### Your task:
Check each line of the entries below for the string "connect"; copy every line where it appears.

### Listed records:
_____
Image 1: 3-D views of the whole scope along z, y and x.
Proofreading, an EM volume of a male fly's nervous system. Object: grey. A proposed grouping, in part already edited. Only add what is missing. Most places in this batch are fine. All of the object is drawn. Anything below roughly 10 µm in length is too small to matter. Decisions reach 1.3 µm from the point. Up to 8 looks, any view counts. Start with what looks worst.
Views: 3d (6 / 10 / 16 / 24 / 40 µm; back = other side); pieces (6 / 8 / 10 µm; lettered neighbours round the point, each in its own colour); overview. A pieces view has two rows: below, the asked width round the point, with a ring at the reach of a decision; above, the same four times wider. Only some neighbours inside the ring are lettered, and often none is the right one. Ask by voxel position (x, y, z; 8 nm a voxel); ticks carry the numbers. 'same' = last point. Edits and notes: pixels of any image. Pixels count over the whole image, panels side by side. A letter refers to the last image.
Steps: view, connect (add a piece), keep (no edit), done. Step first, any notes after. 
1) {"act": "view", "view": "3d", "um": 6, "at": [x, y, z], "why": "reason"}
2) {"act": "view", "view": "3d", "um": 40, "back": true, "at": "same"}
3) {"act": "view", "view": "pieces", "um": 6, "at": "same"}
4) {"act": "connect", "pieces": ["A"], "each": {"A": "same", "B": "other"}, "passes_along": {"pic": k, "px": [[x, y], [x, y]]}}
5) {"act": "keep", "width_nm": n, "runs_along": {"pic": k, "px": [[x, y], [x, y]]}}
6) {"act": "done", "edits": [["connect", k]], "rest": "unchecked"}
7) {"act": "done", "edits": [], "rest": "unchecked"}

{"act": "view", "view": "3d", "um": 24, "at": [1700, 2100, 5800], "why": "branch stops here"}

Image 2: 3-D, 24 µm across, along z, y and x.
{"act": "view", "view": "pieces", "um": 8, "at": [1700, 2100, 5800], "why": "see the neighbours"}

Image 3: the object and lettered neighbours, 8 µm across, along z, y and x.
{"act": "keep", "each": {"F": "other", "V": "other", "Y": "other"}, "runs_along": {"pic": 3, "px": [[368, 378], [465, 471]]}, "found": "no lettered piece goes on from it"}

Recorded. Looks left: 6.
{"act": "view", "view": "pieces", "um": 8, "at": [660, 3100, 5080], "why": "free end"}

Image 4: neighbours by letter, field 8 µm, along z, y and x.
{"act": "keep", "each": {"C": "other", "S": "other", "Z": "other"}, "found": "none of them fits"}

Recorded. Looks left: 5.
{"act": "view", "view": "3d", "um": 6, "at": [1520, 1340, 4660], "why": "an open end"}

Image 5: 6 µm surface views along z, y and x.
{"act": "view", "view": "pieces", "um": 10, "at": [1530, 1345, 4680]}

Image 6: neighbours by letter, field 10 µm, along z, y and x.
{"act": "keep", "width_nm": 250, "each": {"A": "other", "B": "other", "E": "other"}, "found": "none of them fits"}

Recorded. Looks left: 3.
_____
### Response below:
Steps: view, connect (add a piece), keep (no edit), done. Step first, any notes after. 
4) {"act": "connect", "pieces": ["A"], "each": {"A": "same", "B": "other"}, "passes_along": {"pic": k, "px": [[x, y], [x, y]]}}
6) {"act": "done", "edits": [["connect", k]], "rest": "unchecked"}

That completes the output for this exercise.